Отец князя Николай Борисович с годами все обострялся умом и характером; не оставляя музыкальных занятий, он, естественно, утратил вкус к светской жизни, галантным похождениям и освободившееся время стал посвящать религиозным раздумьям. Воспитанник иезуитов, он был католиком в душе, но, пока мог сам грешить, не слишком обременял себя вопросами веры. Это распространенное явление: люди, хорошо покуролесившие в молодости, угасая, становятся ханжами. Николай Борисович ханжой не стал, но религия завладела его помыслами, и он окончательно убедился в преимуществе католицизма перед православием. Свои взгляды он изложил в остро и едко написанном памфлете. Будучи столь же "осмотрительным", как и его сын, он дал прочесть рукопись своему другу Андрею Николаевичу Муравьеву, видному религиозному писателю, родному брату знаменитого Муравьева-Вешателя. Сам Андрей Николаевич никого не вешал, предпочитая действовать пером. И вот этому ревнителю православия, синодальному наушнику и доверенному лицу митрополита Филарета задорный князь представил свое сочинение.
Муравьев пришел в ужас.
- Писать вам, князь, никто запретить не может, но, если вы напечатаете эту статью, я вас выдам.
Николай Борисович, хорошо знавший характер Муравьева, был уверен, что свою угрозу тот выполнит, тем не менее он со спокойной совестью вручил статью сыну с просьбой напечатать ее в Лейпциге.

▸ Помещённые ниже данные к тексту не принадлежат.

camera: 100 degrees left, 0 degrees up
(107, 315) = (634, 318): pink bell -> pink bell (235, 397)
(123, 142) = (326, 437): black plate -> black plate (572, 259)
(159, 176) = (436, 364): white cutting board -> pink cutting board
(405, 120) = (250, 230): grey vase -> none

Он знал о трудных обстоятельствах Юрки, но хладнокровно поставил его под удар - уж слишком хотелось досадить Муравьеву.
Состязаясь с отцом в беспечности, Юрка за весь долгий путь до Лейпцига не удосужился заглянуть в крамольную рукопись - сочинения благонамеренные печатают на родине. Если бы он знал ее содержание, то скорей всего отклонил бы отцовскую просьбу: не из страха перед властями, а из страха божьего. Юрка был чистой православной веры. Пропитанный духовной музыкой, он и не мог быть другим; в середине прошлого века едва ли возможна была та раздвоенность или свобода, что позволяла атеисту Рахманинову создавать дивную церковную музыку.

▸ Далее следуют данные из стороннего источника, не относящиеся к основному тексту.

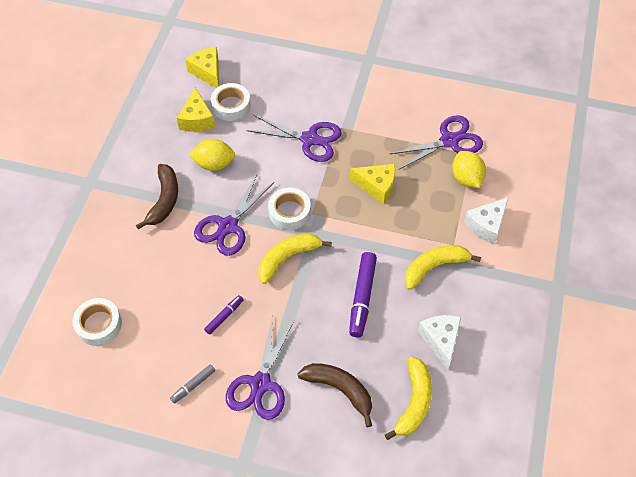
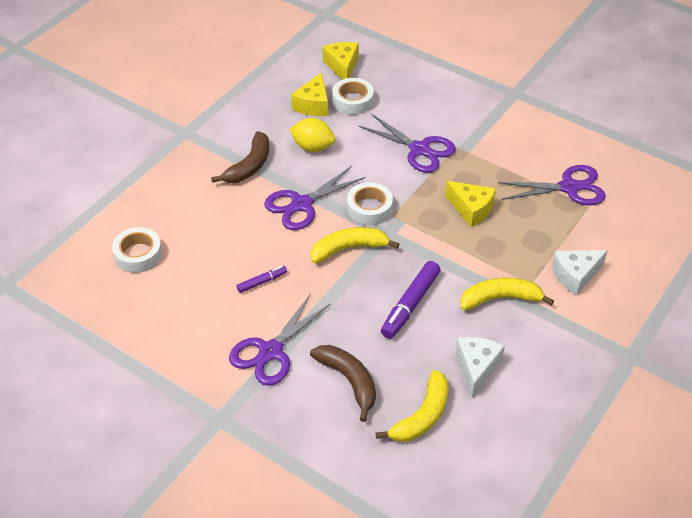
camera: 20 degrees right, 10 degrees down
(193, 385) = (204, 333): grey marker -> none
(466, 178) = (572, 227): yellow lemon -> none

Юрка добросовестно выполнил поручение отца и направил свои стопы в Лондон, предварительно списавшись с Герценом.
Отношение великого революционера Герцена к Голицыну всегда оставалось двойственным. Писал Герцен о князе-музыканте порой сочувственно и добродушно, порой зло, неизменной оставалась лишь восторженная оценка его как музыканта. Но в то первое знакомство, видимо, довольно поверхностное, князь очаровал его как своей наружностью, так и внутренним размахом "Обломком всея Руси" прозвал его Герцен. Узнать друг друга ближе они не успели. Нетерпеливая душа князя погнала его за океан, а по возвращении в Европу он получил строжайший приказ немедленно ехать в Петербург.
Безымянная брошюра с хулой на православную церковь успела выйти и произвести крайне тягостное впечатление и на духовные, и на светские власти. Радетельный Муравьев немедленно донес в Святейший синод об авторстве Николая Борисовича Голицына. Со старого князя что было взять, и весь гнев обратился против его сына. Всегда строго спрашивали с "почтальонов". Стремянный Шибанов, выполняя повеление своего господина князя Курбского, передал его хулительное послание Грозному царю и был подвергнут мучительной казни. В отличие от преданного Шибанова Юрка понятия не имел, что содержится в доверенном ему конверте. Не исключено, что он отвел бы удар, но тут раскачался неспорый кантонист. По совокупности провинностей Юрий Голицын был лишен камергерского звания, уволен со службы по ведомству императрицы Марии Александровны и сослан в Козлов под надзор полиции.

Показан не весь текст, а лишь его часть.